Image: In May of 1996, Ulysses passed through the tail of Comet Hyakutake, with results significantly different than its recent pass through Comet McNaught’s tail. Making sense of the discrepancies may help us to a better understanding of how the solar wind operates. Credit: NASA/David A. Hardy.
Michael Combi, another author on the paper, takes note of the unexpected find:
“This was very surprising to me,” Combi said. “Way past the orbit of Mars, the solar wind felt the disturbance of this little comet. It will be a serious challenge for us theoreticians and computer modelers to figure out the physics.”
Combi’s surprise is understandable given that in 1996 Ulysses passed through the tail of comet Hyakutake and found no real change in solar wind velocity.
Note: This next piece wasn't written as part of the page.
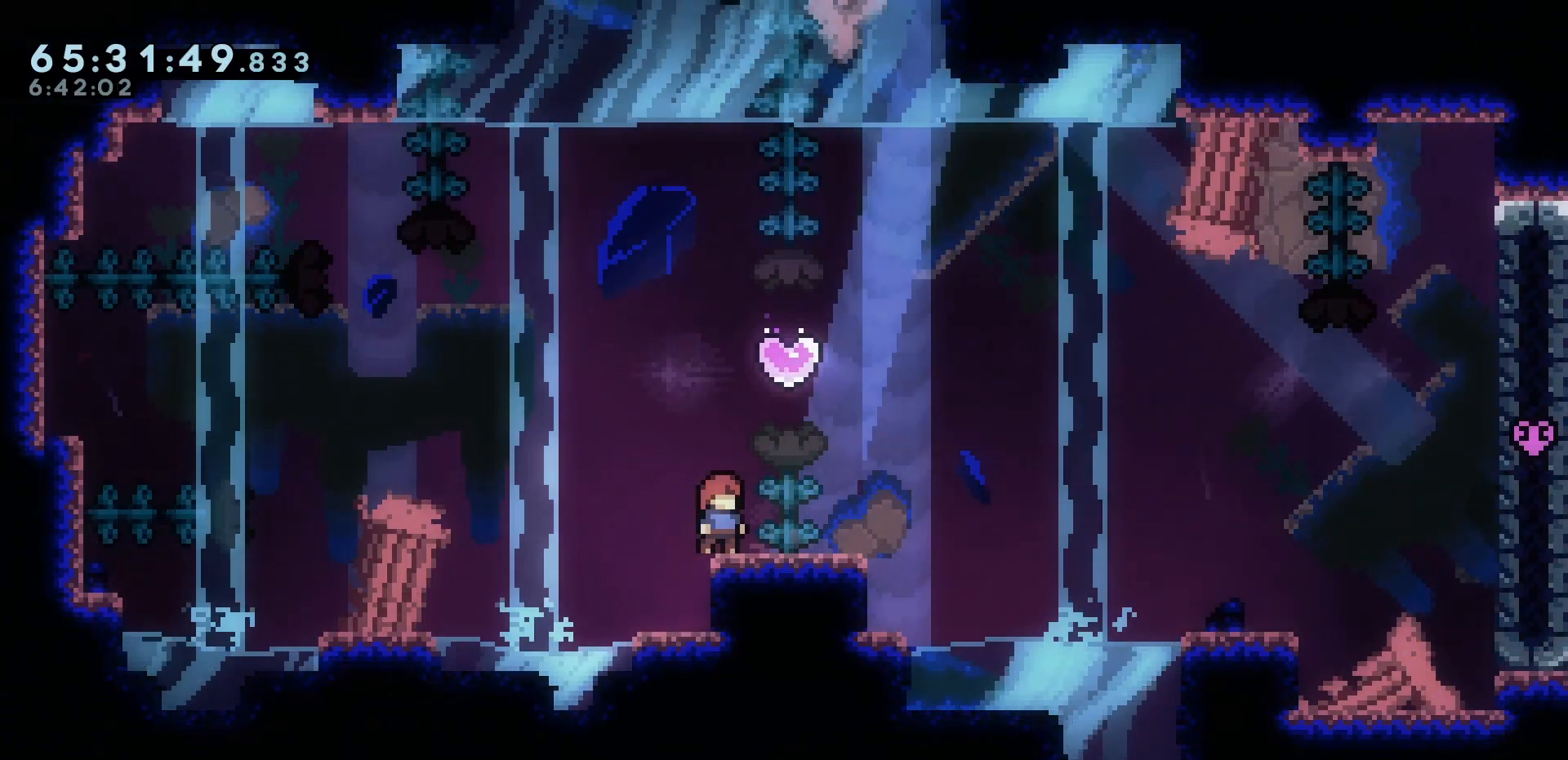
{"keys": ["right"], "events": [[100, "dash", "up"], [150, "up", "up"], [467, "right", "down"]]}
The recent findings showed the solar wind moving at less than 249 miles per second while somewhere in the neighborhood of 435 miles per second would be expected at that distance from the Sun. The solar wind itself was discovered partially through the observation that cometary tails always point away from the Sun, a reflection of the magnetism and velocity of the high-speed plasma streams pushing outward from the upper reaches of the solar atmosphere.
Using the solar wind to give a magnetic sail a push to the outer Solar System, as in the Mini-Magnetosphere Plasma Propulsion concepts of Robert Winglee, offers another possible solution for future planetary transport (and, long-term, for interstellar propulsion via particle beam), but the Comet McNaught findings point out how far we are from a robust understanding of how the solar wind functions. Setting sail magnetically upon this particular wind may tax the skills of the ablest navigator, but future studies should clarify how variable is its flow.
The paper is Neugebauer, Gloeckler et al., “Encounter of the Ulysses Spacecraft with the Ion Tail of Comet McNaught,” Astrophysical Journal 667 2007 October 1), pp. 1262-1266 (abstract).